Let’s ponder some other implications of price-based competition in healthcare. Why bother getting an advanced skills diploma/higher research degree or doing a fellowship year to improve your knowledge/skills if it provides no advantage for receiving referrals/patients because people just want to see any doctor as soon as possible for as little money as possible. The only thing patients might see prior to contemplating an appointment with you are your prices compared to everyone else, without appropriate context or meaningful information to allow an assessment of your quality or expertise. Credible comparative information on expertise, skill and quality would be very difficult to reliably gather and portray. Without it however, the Government’s fees website becomes much less a genuinely useful tool for patients to make informed choices and more the rudimentary fulfilment of a political promise without proper regard to the unforeseen deleterious consequences.

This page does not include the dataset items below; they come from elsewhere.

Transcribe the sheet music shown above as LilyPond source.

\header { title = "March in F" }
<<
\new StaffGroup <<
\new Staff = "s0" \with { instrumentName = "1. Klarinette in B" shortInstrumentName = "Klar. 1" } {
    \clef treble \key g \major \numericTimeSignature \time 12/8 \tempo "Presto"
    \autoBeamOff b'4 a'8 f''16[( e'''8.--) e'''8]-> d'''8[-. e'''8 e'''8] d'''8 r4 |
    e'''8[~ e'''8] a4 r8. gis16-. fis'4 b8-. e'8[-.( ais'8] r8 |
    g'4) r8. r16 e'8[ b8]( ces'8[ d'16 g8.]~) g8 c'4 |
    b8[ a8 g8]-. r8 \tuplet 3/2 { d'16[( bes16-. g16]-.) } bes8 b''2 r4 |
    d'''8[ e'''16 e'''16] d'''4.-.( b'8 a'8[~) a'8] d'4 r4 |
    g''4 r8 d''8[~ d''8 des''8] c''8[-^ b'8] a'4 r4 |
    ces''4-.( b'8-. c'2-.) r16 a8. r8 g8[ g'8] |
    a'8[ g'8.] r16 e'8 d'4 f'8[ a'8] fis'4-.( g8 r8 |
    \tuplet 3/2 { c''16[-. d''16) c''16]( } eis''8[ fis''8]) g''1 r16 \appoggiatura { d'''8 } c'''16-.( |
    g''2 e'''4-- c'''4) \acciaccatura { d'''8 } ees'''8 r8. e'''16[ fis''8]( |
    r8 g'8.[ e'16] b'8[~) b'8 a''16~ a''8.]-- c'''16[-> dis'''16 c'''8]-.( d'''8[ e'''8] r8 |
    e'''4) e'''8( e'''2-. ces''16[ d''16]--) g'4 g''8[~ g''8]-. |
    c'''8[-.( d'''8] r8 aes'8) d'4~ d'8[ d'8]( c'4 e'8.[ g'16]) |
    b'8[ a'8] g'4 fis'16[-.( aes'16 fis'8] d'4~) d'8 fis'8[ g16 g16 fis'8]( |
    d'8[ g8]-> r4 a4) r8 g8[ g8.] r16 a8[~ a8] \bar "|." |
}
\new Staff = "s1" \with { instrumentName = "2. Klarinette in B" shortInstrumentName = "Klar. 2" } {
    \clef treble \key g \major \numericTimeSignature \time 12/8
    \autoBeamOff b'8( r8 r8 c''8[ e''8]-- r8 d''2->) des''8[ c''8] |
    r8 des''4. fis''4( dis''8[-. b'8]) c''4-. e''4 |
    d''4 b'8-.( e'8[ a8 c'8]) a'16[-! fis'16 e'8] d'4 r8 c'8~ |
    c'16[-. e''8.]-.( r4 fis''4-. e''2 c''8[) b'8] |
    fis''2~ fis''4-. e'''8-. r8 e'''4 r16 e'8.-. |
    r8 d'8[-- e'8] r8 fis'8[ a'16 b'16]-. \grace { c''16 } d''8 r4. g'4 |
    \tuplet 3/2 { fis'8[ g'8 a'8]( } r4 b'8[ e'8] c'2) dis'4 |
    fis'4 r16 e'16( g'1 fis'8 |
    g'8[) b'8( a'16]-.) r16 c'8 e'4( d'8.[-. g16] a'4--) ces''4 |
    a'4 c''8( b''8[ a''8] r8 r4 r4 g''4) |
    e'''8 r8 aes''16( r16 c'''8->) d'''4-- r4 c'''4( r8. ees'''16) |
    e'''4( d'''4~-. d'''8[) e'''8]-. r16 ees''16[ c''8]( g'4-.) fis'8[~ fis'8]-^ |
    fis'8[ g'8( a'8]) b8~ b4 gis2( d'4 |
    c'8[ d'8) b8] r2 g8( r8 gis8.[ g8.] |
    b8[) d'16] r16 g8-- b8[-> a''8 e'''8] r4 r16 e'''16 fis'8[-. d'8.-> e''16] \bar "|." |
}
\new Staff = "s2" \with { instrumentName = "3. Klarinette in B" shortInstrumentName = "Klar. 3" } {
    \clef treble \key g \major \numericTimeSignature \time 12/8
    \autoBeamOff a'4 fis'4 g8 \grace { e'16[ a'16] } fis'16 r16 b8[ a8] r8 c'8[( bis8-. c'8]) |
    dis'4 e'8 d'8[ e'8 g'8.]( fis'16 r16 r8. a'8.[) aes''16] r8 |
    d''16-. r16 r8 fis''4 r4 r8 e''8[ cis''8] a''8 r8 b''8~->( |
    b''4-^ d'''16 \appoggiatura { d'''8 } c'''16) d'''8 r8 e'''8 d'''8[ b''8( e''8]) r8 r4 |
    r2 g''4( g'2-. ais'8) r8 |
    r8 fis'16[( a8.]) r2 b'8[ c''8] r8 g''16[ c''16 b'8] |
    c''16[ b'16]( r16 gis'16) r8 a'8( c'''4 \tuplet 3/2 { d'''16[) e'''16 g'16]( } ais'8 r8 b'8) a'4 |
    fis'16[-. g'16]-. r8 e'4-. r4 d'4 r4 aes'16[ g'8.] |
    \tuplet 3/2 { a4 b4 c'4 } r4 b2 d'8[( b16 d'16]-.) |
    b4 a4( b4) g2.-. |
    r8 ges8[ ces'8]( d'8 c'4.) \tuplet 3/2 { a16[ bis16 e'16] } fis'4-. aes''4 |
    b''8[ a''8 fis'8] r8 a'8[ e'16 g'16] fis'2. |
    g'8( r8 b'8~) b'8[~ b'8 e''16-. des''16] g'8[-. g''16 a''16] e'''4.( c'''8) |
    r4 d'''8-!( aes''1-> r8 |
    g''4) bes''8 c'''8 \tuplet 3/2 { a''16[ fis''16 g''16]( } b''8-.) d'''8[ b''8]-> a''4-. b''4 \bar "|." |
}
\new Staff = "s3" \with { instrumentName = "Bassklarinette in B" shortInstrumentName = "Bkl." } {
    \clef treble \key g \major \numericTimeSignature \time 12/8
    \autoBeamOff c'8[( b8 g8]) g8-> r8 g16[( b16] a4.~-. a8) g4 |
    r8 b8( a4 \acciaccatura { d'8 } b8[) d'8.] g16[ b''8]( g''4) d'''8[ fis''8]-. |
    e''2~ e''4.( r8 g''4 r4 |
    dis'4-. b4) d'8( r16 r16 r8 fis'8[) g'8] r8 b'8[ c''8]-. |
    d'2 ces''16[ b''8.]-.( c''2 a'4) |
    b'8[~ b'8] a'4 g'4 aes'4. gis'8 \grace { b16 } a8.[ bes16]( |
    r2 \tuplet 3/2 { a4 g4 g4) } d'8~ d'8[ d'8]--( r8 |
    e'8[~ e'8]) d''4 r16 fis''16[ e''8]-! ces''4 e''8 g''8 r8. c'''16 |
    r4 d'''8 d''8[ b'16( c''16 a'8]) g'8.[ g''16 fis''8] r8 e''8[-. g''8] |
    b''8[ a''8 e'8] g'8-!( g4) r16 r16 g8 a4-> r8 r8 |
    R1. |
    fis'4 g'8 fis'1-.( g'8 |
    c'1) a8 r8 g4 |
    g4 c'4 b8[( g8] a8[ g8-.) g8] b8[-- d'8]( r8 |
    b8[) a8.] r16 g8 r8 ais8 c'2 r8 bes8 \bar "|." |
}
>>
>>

There has always appropriately been a public service element to medicine – but price competition places this in jeopardy. Why bother doing a telemedicine clinic to an under-serviced regional area because these are administratively more difficult to organise and the remuneration is inferior to a standard face-to-face clinic in your rooms? Forget travelling to a regional or rural location to do a clinic for predominantly pensioners or healthcare card holders as your substantially increased costs in conducting this clinic will not be recognised or recoverable.  Taking the little bit of extra time with a patient is unrewarded.  When competing on price alone, it becomes much more difficult to sustain marginally profitable aspects of practice regardless of any service element.

I acknowledge we still have significant responsibilities that as a profession we must attend to. The profession does have to emphatically abolish the practice of charging administrative or booking fees. The quid pro quo however for this to occur is insurance funds agreeing to provide rebates up to the AMA fee, in other words, rebates must be appropriate and reflect the true cost of the service being provided. The maintenance of parlous, differential rebates across thousands of health insurance policies must cease, by regulation/law if required. It would also be necessary for the Government to address the hopelessly deficient MBS rebates in key areas – perhaps they could reinvest some of the savings from the MBS review we keep hearing about?

It is impossible to define an egregious fee. We can however place stock in the AMA list of fees. If greater surveillance and scrutiny of medical fees is going to occur one way or another, perhaps we should be confident enough to publish the AMA fee for key items where possible egregious billing is perceived to occur, so patients can have a sense of the approximate fee they could expect to be charged. If a fee is several-fold greater than this then it is not unreasonable for patients to ask why this might be the case and be given the chance to seek a second opinion. The ACSQHC Atlases of Variation go some way in achieving this already. 

Helping rein in egregious billing is part of our professional responsibility and only the AMA has the credibility, experience and scope to gently and progressively deal with this enervating problem. Had we been more active and successful at constraining egregious billing several years ago there is a high chance we would not be having this conversation about a Government medical fees website at all and the entire spotlight of discontent would be squarely where it belonged, on the funders of health care.